Odnosząc to do realiów niniejszej sprawy stwierdzić wypada, że argumenty podnoszone przez pełnomocnika wnioskodawczyni w apelacji uzasadniają twierdzenie o wyjątkowości tego typu sytuacji, jaka zaistniała w przedmiotowej sprawie i pozwalają przyjąć, iż podniesienie przez prokuratora zarzutu przedawnienia pozostawało w sprzeczności z ogólnie rozumianym pojęciem sprawiedliwości oraz zasadą zaufania obywateli do organów państwa, które winny podejmować czynności zmierzające nie tylko do zapewnienia respektowania przez obywateli obowiązującego prawa, ale również do rekompensaty im ewentualnych dolegliwości związanych z podjęciem wcześniej wspomnianych czynności, które w konsekwencji okazały się błędne.

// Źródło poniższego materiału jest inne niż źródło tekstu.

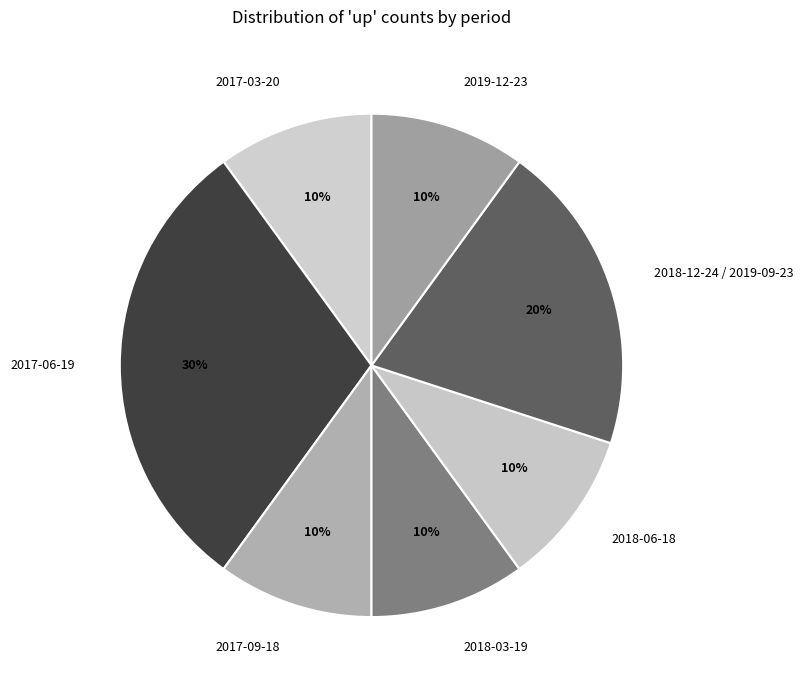

Do 2017-09-18 and 2018-12-24 / 2019-09-23 together represent more than half of the pie?

No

Z tych względów uznając, że podniesienie przez prokuratora zarzutu przedawnienia było w niniejszej sprawie sprzeczne z zasadami współżycia społecznego Sąd Apelacyjny uchylił zaskarżony wyrok i sprawę przekazał Sądowi Okręgowemu w Przemyślu do ponownego rozpoznania, gdyż przy braku ustaleń tegoż Sądu w zakresie sposobu i przebiegu zatrzymania wydanie orzeczenia o charakterze reformatoryjnym nie było możliwe.

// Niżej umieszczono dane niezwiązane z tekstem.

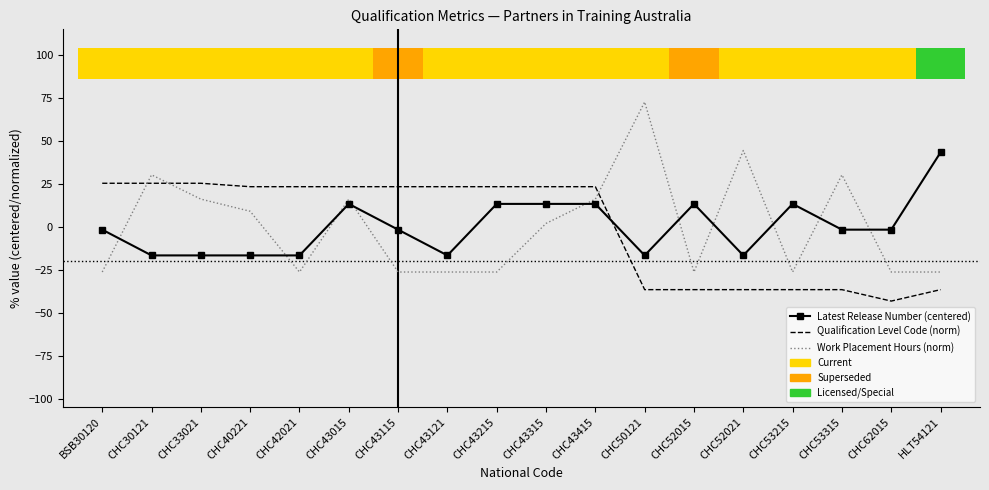

Count the number of categories in the chart.

18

Przy ponownym rozpoznaniu sprawy Sąd przeprowadzi odpowiednie dowody pozwalające poczynić ustalenia w zakresie wyżej wspomnianym. Przy ocenie zaś zasadności zatrzymania zwróci szczególną uwagę na treść zeznań wnioskodawczyni złożonych na rozprawie w dniu 14 stycznia 2013 r., w których informowała ona o rzekomym niewłaściwym zachowaniu funkcjonariuszy wobec niej, co samo w sobie może uzasadniać ocenę, iż zatrzymanie jej wiązało się z nadmierną dolegliwością i w związku z tym było niewątpliwie niesłuszne. Te okoliczności mogą mieć również bardzo istotny wpływ przy ewentualnym miarkowaniu wysokości zadośćuczynienia.